Clinicians should continue to recommend the DASH diet based on current evidence supporting cardiovascular risk factor amelioration. Yet, they should also remain cognizant of current evidence limitations and the need for individualized patient care plans, especially in those with established CVD.
Conclusion
Current evidence from randomized controlled trials supports the DASH diet’s role in improving key cardiovascular risk factors such as blood pressure and lipid profiles among adults without diagnosed cardiovascular disease. Nonetheless, robust data are lacking on its capacity to reduce major cardiovascular events including myocardial infarction, stroke, heart failure, and mortality, and its application in secondary prevention remains unstudied. Future research should prioritize large-scale, well-designed, and long-duration RCTs incorporating diverse populations to definitively characterize the DASH diet’s impact on cardiovascular morbidity, mortality, and safety.
References
- Bensaaud A, Seery S, Gibson I, Jones J, Flaherty G, McEvoy JW, Jordan F, Tawfick W, Sultan SA. Dietary Approaches to Stop Hypertension (DASH) for the primary and secondary prevention of cardiovascular diseases. Cochrane Database Syst Rev. 2025 May 6;5(5):CD013729. doi: 10.1002/14651858.CD013729.pub2. PMID: 40326569; PMCID: PMC12053460.

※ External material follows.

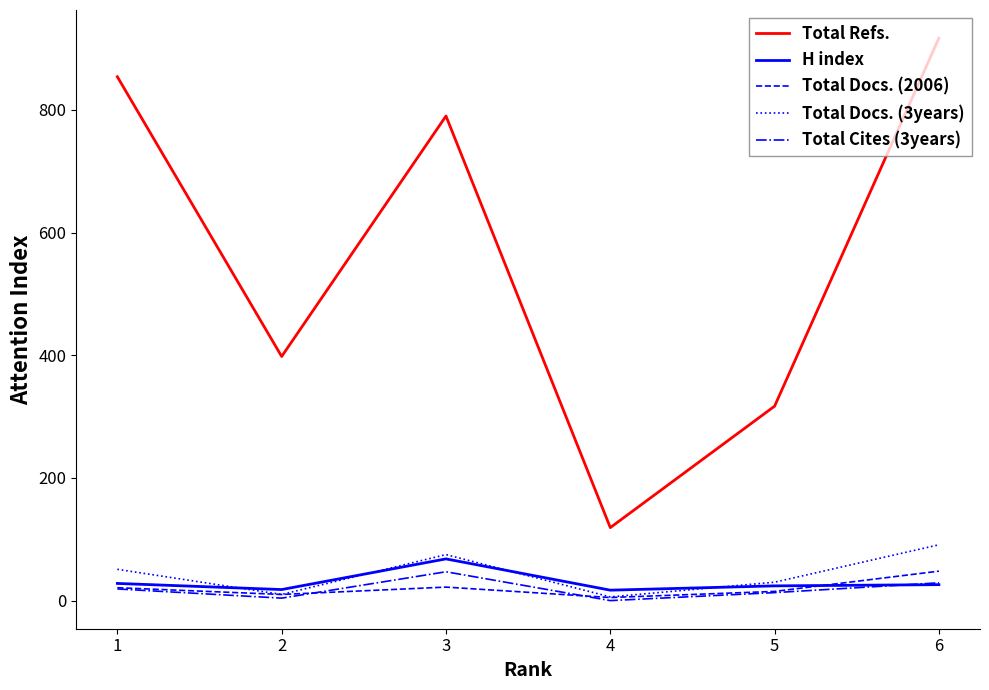

True or false: Total Docs. (2006) has more than 1 interior local peaks.

False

- Sacks FM, Svetkey LP, Vollmer WM, et al. Effects on blood pressure of reduced dietary sodium and the Dietary Approaches to Stop Hypertension (DASH) diet. N Engl J Med. 2001;344(1):3-10. PMID: 11136953.
- Appel LJ, Moore TJ, Obarzanek E, et al. A clinical trial of the effects of dietary patterns on blood pressure. DASH Collaborative Research Group. N Engl J Med. 1997;336(16):1117-24. PMID: 9099655.